当時,原子力発電は,我が国の総発電量の約 3 分の 1 を占める重要なエネルギー源として利用される一方,核不拡散,使用済燃料や放射性廃棄物の管理,技術の維持・継承など,多くの課題が露呈しつつありました。また,繰り返されるトラブルにより原子力への不信感が増大し,原子力に「将来」や「魅力」を感じる若手も減少傾向にありました。こうした厳しい環境のなか,数十名の若手技術者・実務家・研究者などが集まり,自由かつ本音の議論を行うことを目指して,定期的に勉強会を開催することとなりました。
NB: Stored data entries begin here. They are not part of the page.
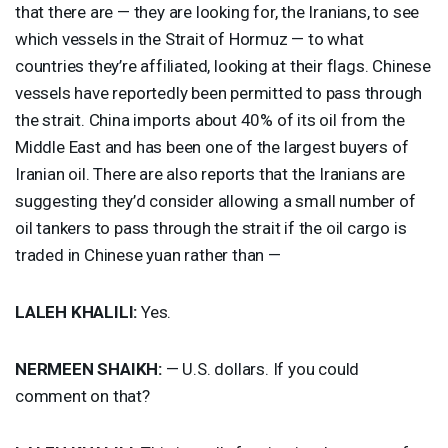
that there are — they are looking for, the Iranians, to see
which vessels in the Strait of Hormuz — to what
countries they’re affiliated, looking at their flags. Chinese
vessels have reportedly been permitted to pass through
the strait. China imports about 40% of its oil from the
Middle East and has been one of the largest buyers of
Iranian oil. There are also reports that the Iranians are
suggesting they’d consider allowing a small number of
oil tankers to pass through the strait if the oil cargo is
traded in Chinese yuan rather than —
LALEH
KHALILI
:
Yes.
NERMEEN
SHAIKH
:
— U.S. dollars. If you could
comment on that?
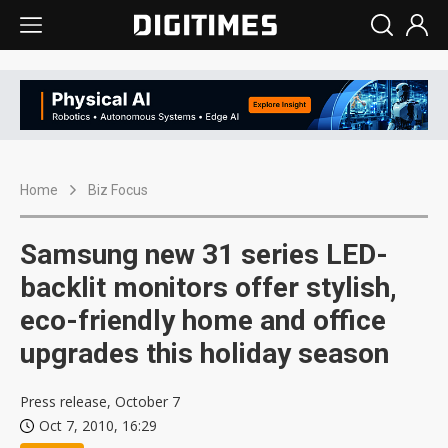
Home
Biz Focus
Samsung new 31 series LED-
backlit monitors offer stylish,
eco-friendly home and office
upgrades this holiday season
Press release, October 7
Oct 7, 2010, 16:29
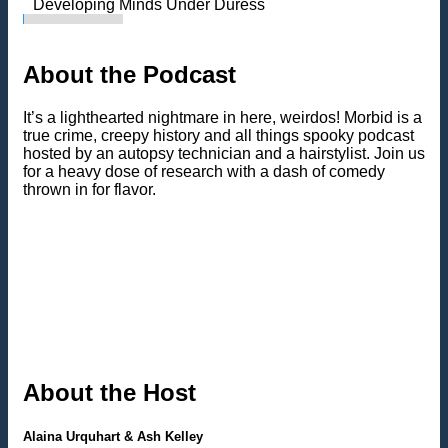
Developing Minds Under Duress
About the Podcast
It’s a lighthearted nightmare in here, weirdos! Morbid is a
true crime, creepy history and all things spooky podcast
hosted by an autopsy technician and a hairstylist. Join us
for a heavy dose of research with a dash of comedy
thrown in for flavor.
About the Host
Alaina Urquhart & Ash Kelley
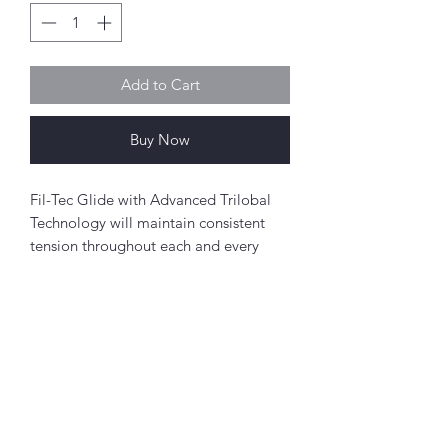
Add to Cart
Buy Now
Fil-Tec Glide with Advanced Trilobal
Technology will maintain consistent
tension throughout each and every
spool. The results are high quality,
consistent stitch formation, fewer
thread breaks, and fewer machine
stops.
Perfect for free-motion quilting on a
Abou
domestic sewing machine.
t
About Simply Stitch
Polyester
The Studio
世界に目を向ければ,欧州やロシアにおいても,ほぼ時を同じくして原子力業界の若手組織が立ち上がり,2000年 9 月,IYNC(International Youth Nuclear Congress)第 1 回会合がスロバキアで開催されました。こうした国際的な動きと連携するなかで,我が国においても,上記勉強会のネットワーク機能のさらなる強化が必要であるとの認識に至りました。 以上のことから,今後の原子力を担ってゆく「若手」として,原子力全体の連携と活性化,そして,今後の新たな若手の育成のために,2001 年 3 月武蔵工業大学(当時)で開催された日本原子力学会春の年会の設立総会において,社団法人(当時)日本原子力学会の連絡会として正式に JYGN を発足し,活動をスタートさせました。
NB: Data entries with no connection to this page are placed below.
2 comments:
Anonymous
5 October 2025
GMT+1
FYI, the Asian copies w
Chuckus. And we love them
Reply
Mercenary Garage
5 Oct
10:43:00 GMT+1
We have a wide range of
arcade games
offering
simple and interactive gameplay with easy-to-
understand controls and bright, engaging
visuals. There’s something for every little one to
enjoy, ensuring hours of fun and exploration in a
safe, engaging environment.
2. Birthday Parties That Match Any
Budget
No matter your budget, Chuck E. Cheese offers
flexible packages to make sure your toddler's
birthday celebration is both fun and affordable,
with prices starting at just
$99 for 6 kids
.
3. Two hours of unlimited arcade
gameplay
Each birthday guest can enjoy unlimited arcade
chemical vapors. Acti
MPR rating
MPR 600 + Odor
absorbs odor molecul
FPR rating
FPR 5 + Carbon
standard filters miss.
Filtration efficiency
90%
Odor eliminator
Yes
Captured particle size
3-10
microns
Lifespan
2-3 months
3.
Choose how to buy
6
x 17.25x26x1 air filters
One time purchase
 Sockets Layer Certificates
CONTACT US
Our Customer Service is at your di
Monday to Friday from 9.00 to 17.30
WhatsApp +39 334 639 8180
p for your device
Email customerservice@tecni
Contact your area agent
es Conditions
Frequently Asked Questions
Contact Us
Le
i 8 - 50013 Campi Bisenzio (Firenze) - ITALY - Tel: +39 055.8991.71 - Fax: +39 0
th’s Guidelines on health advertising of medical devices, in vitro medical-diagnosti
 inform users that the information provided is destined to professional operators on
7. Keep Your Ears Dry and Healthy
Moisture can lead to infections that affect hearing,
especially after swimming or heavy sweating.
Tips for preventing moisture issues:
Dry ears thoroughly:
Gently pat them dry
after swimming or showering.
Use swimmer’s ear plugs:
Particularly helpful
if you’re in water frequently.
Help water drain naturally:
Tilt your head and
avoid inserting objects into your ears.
JYGN は設立以降,原子力を取り巻く情勢を踏まえ,その時々の若手世代が自発的に議論して,様々な活動を展開してきました。しかし,2011 年 3 月に発生した福島第一原子力発電所の事故は,原子力に深く携わってきた組織として,また今後原子力を引き受けていく若手として,活動の方向性に,また原子力技術に対する認識に,大きな見直しを迫るものとなりました。JYGN は現在,多様な立場や考え方を持つ若手が議論を重ねながら,今後の原子力を担う若手世代として目指すべき方向性を模索しつつ,様々な活動を国内外を問わず積極的に展開しています。

活動ビジョン

JYGN は,原子力に携わる若手世代間の連携を強めることで,若手が本来持つ活力を引き出し,その専門性や能力を高める活動を行っています。この活動を通し,原子力全体の活性化を図り,原子力技術の発展,原子力に関する諸問題の解決,そのために必要となる新たな若手の育成に貢献することを目的としています。原子力の専門性を活かし,国・機関を超えた若手の連携によって社会へ貢献すべく,ネットワークの拡充強化を図っていきます。
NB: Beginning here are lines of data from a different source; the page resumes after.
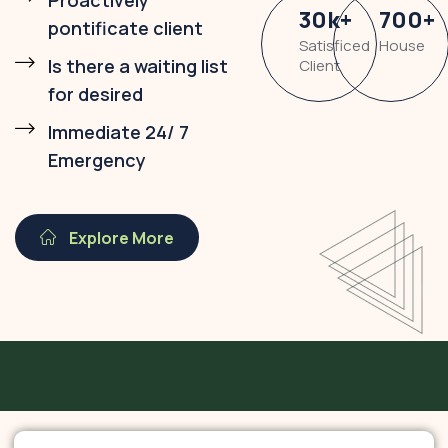
Proactively
30
k
+
700
+
pontificate client
Satisficed
House
Is there a waiting list
Client
for desired
Immediate 24/ 7
Emergency
Explore More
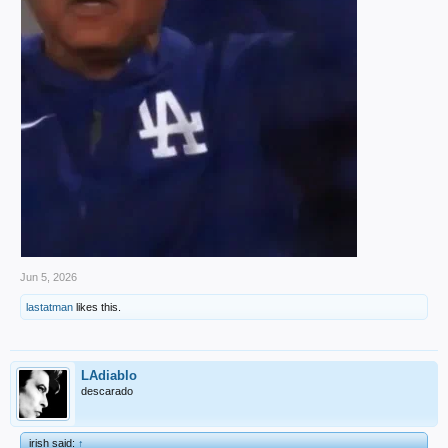
Jun 5, 2026
lastatman
likes this.
LAdiablo
descarado
irish said:
↑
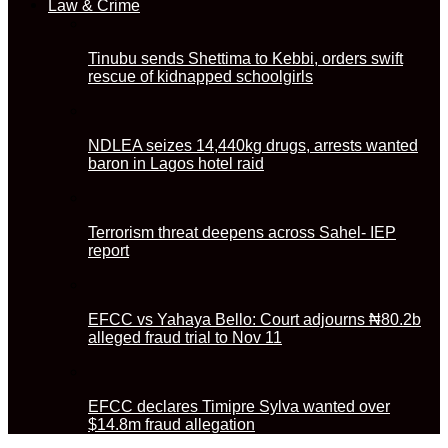
Law & Crime
Tinubu sends Shettima to Kebbi, orders swift
rescue of kidnapped schoolgirls
NDLEA seizes 14,440kg drugs, arrests wanted
baron in Lagos hotel raid
Terrorism threat deepens across Sahel- IEP
report
EFCC vs Yahaya Bello: Court adjourns ₦80.2b
alleged fraud trial to Nov 11
EFCC declares Timipre Sylva wanted over
$14.8m fraud allegation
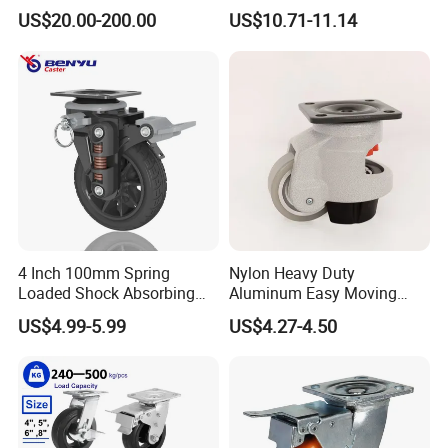
Omni Robot Wheel 125mm
Industrial Castors for Heavy
US$20.00-200.00
US$10.71-11.14
5inch
Duty Machine
4 Inch 100mm Spring
Nylon Heavy Duty
Loaded Shock Absorbing
Aluminum Easy Moving
Caster Medium Duty
Save Energy Industrial PA
US$4.99-5.99
US$4.27-4.50
Polyurethane Trolley Wheel
Swivel Rear Side Adjustable
with Brake for Industrial
Plate Powder Coated
Cart
Leveling Foot Castor Caster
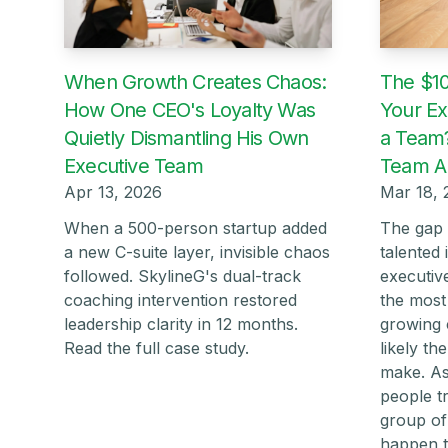
When Growth Creates Chaos:
The $10
How One CEO's Loyalty Was
Your Ex
Quietly Dismantling His Own
a Team?
Executive Team
Team Al
Apr 13, 2026
Mar 18, 
When a 500-person startup added
The gap 
a new C-suite layer, invisible chaos
talented 
followed. SkylineG's dual-track
executiv
coaching intervention restored
the most
leadership clarity in 12 months.
growing 
Read the full case study.
likely t
make. As
people tr
group of
happen t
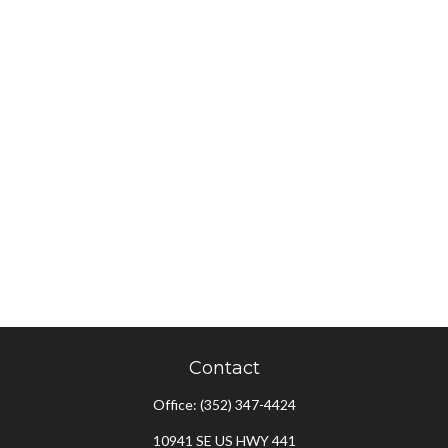
Contact
Office:
(352) 347-4424
10941 SE US HWY 441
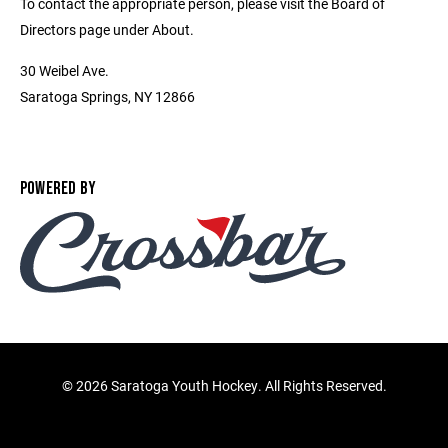
To contact the appropriate person, please visit the Board of
Directors page under About.
30 Weibel Ave.
Saratoga Springs, NY 12866
POWERED BY
©
2026 Saratoga Youth Hockey. All Rights Reserved.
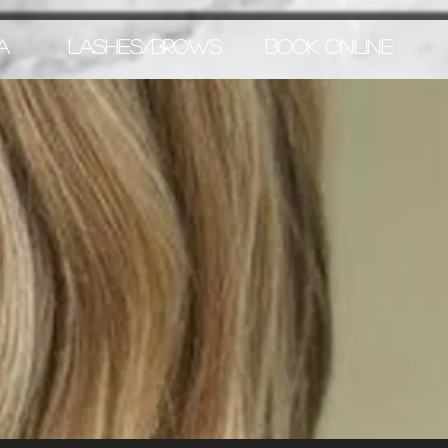
A
LASHES/BROWS
BOOK ONLINE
JYGN への参加資格は,会則により,原子力学会員かつ 39 歳以下の方を正会員としています。原子力の技術者,実務家,研究者など,原子力に何らかの形で関わっている,あるいは関わりを持ちたいと考えている若手の方を,JYGN は大歓迎いたします。また,JYGN の設立趣意に賛同される方ならば,年齢や所属にこだわらず,誰でも自由に情報を入手し,議論に参加できることとしています。

組織体制

JYGN は,一般社団法人日本原子力学会の連絡会規程(1003)に基づき設置された連絡会の一つであり,その運営は,原則として同学会若手連絡会規約(1003-03)にしたがって行われています。会長以下約 20 名で構成する運営小委員会のほか,主に国内活動を担当する企画小委員会,国際活動を担当する国際活動小委員会を設置し,自律的かつ柔軟な運営を行う組織体制を構築しています。

JYGN の運営費用は,主として,日本原子力学会からの予算により賄っています。また,セミナー等の企画を実施する際には,参加費を徴収し,その運営に充てています。